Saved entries
____

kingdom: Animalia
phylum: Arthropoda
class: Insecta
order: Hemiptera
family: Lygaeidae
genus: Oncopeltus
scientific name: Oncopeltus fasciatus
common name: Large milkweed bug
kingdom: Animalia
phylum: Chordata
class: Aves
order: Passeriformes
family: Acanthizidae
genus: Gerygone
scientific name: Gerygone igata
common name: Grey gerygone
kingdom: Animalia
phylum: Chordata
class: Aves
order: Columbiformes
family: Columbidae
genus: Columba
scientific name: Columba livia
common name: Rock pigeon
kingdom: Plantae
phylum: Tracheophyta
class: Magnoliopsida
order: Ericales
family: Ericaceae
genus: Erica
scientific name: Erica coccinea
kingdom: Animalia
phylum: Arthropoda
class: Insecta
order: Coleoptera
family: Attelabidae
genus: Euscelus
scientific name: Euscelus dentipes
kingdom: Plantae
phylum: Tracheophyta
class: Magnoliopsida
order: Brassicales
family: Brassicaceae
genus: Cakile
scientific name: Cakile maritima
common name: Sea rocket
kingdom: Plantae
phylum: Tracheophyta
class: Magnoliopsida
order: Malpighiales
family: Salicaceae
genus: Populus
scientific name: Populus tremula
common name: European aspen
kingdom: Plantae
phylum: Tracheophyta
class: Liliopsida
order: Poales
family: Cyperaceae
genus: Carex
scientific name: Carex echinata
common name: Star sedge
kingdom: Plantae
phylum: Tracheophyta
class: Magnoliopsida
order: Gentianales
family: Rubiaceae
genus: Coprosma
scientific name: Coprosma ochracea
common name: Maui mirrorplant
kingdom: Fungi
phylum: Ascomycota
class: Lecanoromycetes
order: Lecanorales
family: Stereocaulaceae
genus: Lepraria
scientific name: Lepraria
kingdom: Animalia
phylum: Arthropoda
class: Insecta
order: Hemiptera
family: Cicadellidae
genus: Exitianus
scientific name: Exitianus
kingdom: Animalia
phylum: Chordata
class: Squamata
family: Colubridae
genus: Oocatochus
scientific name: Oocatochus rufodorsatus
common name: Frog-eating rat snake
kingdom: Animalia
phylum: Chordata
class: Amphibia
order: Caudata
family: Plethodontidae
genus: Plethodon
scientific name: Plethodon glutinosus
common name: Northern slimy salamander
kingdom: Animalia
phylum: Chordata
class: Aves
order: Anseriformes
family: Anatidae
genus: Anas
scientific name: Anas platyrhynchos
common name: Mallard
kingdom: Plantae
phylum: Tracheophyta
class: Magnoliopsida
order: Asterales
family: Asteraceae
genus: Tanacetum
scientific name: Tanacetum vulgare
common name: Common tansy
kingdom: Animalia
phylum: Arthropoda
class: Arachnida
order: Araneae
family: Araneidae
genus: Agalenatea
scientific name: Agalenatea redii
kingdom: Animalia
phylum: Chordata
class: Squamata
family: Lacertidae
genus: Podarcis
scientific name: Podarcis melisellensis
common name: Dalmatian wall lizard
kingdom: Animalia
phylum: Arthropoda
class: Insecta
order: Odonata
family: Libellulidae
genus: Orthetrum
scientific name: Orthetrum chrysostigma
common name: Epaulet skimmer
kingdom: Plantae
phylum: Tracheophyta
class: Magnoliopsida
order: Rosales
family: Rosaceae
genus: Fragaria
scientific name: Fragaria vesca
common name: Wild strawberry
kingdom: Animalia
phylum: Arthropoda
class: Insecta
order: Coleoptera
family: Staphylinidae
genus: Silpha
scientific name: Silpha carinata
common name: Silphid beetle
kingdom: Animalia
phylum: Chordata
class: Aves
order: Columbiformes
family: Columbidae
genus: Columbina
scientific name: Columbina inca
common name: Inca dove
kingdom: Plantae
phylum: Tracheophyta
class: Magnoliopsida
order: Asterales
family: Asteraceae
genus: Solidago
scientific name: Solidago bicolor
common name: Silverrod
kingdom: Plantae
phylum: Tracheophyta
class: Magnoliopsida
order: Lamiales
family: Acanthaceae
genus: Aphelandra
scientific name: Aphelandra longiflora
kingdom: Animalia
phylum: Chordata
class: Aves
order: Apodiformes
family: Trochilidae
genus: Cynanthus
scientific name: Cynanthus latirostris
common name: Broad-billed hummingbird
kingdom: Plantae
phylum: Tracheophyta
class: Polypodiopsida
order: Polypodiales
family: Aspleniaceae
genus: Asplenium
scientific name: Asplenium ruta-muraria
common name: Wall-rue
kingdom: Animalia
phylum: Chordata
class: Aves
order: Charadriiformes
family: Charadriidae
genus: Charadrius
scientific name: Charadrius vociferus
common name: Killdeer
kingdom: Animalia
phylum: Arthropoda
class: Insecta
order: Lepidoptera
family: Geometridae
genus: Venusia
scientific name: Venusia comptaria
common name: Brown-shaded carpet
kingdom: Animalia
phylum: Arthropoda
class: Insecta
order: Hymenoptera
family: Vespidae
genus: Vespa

____

**Objective**
Return each line of the entries above without changes, keeping their order.

**Response for this exercise**
kingdom: Animalia
phylum: Arthropoda
class: Insecta
order: Hemiptera
family: Lygaeidae
genus: Oncopeltus
scientific name: Oncopeltus fasciatus
common name: Large milkweed bug
kingdom: Animalia
phylum: Chordata
class: Aves
order: Passeriformes
family: Acanthizidae
genus: Gerygone
scientific name: Gerygone igata
common name: Grey gerygone
kingdom: Animalia
phylum: Chordata
class: Aves
order: Columbiformes
family: Columbidae
genus: Columba
scientific name: Columba livia
common name: Rock pigeon
kingdom: Plantae
phylum: Tracheophyta
class: Magnoliopsida
order: Ericales
family: Ericaceae
genus: Erica
scientific name: Erica coccinea
kingdom: Animalia
phylum: Arthropoda
class: Insecta
order: Coleoptera
family: Attelabidae
genus: Euscelus
scientific name: Euscelus dentipes
kingdom: Plantae
phylum: Tracheophyta
class: Magnoliopsida
order: Brassicales
family: Brassicaceae
genus: Cakile
scientific name: Cakile maritima
common name: Sea rocket
kingdom: Plantae
phylum: Tracheophyta
class: Magnoliopsida
order: Malpighiales
family: Salicaceae
genus: Populus
scientific name: Populus tremula
common name: European aspen
kingdom: Plantae
phylum: Tracheophyta
class: Liliopsida
order: Poales
family: Cyperaceae
genus: Carex
scientific name: Carex echinata
common name: Star sedge
kingdom: Plantae
phylum: Tracheophyta
class: Magnoliopsida
order: Gentianales
family: Rubiaceae
genus: Coprosma
scientific name: Coprosma ochracea
common name: Maui mirrorplant
kingdom: Fungi
phylum: Ascomycota
class: Lecanoromycetes
order: Lecanorales
family: Stereocaulaceae
genus: Lepraria
scientific name: Lepraria
kingdom: Animalia
phylum: Arthropoda
class: Insecta
order: Hemiptera
family: Cicadellidae
genus: Exitianus
scientific name: Exitianus
kingdom: Animalia
phylum: Chordata
class: Squamata
family: Colubridae
genus: Oocatochus
scientific name: Oocatochus rufodorsatus
common name: Frog-eating rat snake
kingdom: Animalia
phylum: Chordata
class: Amphibia
order: Caudata
family: Plethodontidae
genus: Plethodon
scientific name: Plethodon glutinosus
common name: Northern slimy salamander
kingdom: Animalia
phylum: Chordata
class: Aves
order: Anseriformes
family: Anatidae
genus: Anas
scientific name: Anas platyrhynchos
common name: Mallard
kingdom: Plantae
phylum: Tracheophyta
class: Magnoliopsida
order: Asterales
family: Asteraceae
genus: Tanacetum
scientific name: Tanacetum vulgare
common name: Common tansy
kingdom: Animalia
phylum: Arthropoda
class: Arachnida
order: Araneae
family: Araneidae
genus: Agalenatea
scientific name: Agalenatea redii
kingdom: Animalia
phylum: Chordata
class: Squamata
family: Lacertidae
genus: Podarcis
scientific name: Podarcis melisellensis
common name: Dalmatian wall lizard
kingdom: Animalia
phylum: Arthropoda
class: Insecta
order: Odonata
family: Libellulidae
genus: Orthetrum
scientific name: Orthetrum chrysostigma
common name: Epaulet skimmer
kingdom: Plantae
phylum: Tracheophyta
class: Magnoliopsida
order: Rosales
family: Rosaceae
genus: Fragaria
scientific name: Fragaria vesca
common name: Wild strawberry
kingdom: Animalia
phylum: Arthropoda
class: Insecta
order: Coleoptera
family: Staphylinidae
genus: Silpha
scientific name: Silpha carinata
common name: Silphid beetle
kingdom: Animalia
phylum: Chordata
class: Aves
order: Columbiformes
family: Columbidae
genus: Columbina
scientific name: Columbina inca
common name: Inca dove
kingdom: Plantae
phylum: Tracheophyta
class: Magnoliopsida
order: Asterales
family: Asteraceae
genus: Solidago
scientific name: Solidago bicolor
common name: Silverrod
kingdom: Plantae
phylum: Tracheophyta
class: Magnoliopsida
order: Lamiales
family: Acanthaceae
genus: Aphelandra
scientific name: Aphelandra longiflora
kingdom: Animalia
phylum: Chordata
class: Aves
order: Apodiformes
family: Trochilidae
genus: Cynanthus
scientific name: Cynanthus latirostris
common name: Broad-billed hummingbird
kingdom: Plantae
phylum: Tracheophyta
class: Polypodiopsida
order: Polypodiales
family: Aspleniaceae
genus: Asplenium
scientific name: Asplenium ruta-muraria
common name: Wall-rue
kingdom: Animalia
phylum: Chordata
class: Aves
order: Charadriiformes
family: Charadriidae
genus: Charadrius
scientific name: Charadrius vociferus
common name: Killdeer
kingdom: Animalia
phylum: Arthropoda
class: Insecta
order: Lepidoptera
family: Geometridae
genus: Venusia
scientific name: Venusia comptaria
common name: Brown-shaded carpet
kingdom: Animalia
phylum: Arthropoda
class: Insecta
order: Hymenoptera
family: Vespidae
genus: Vespa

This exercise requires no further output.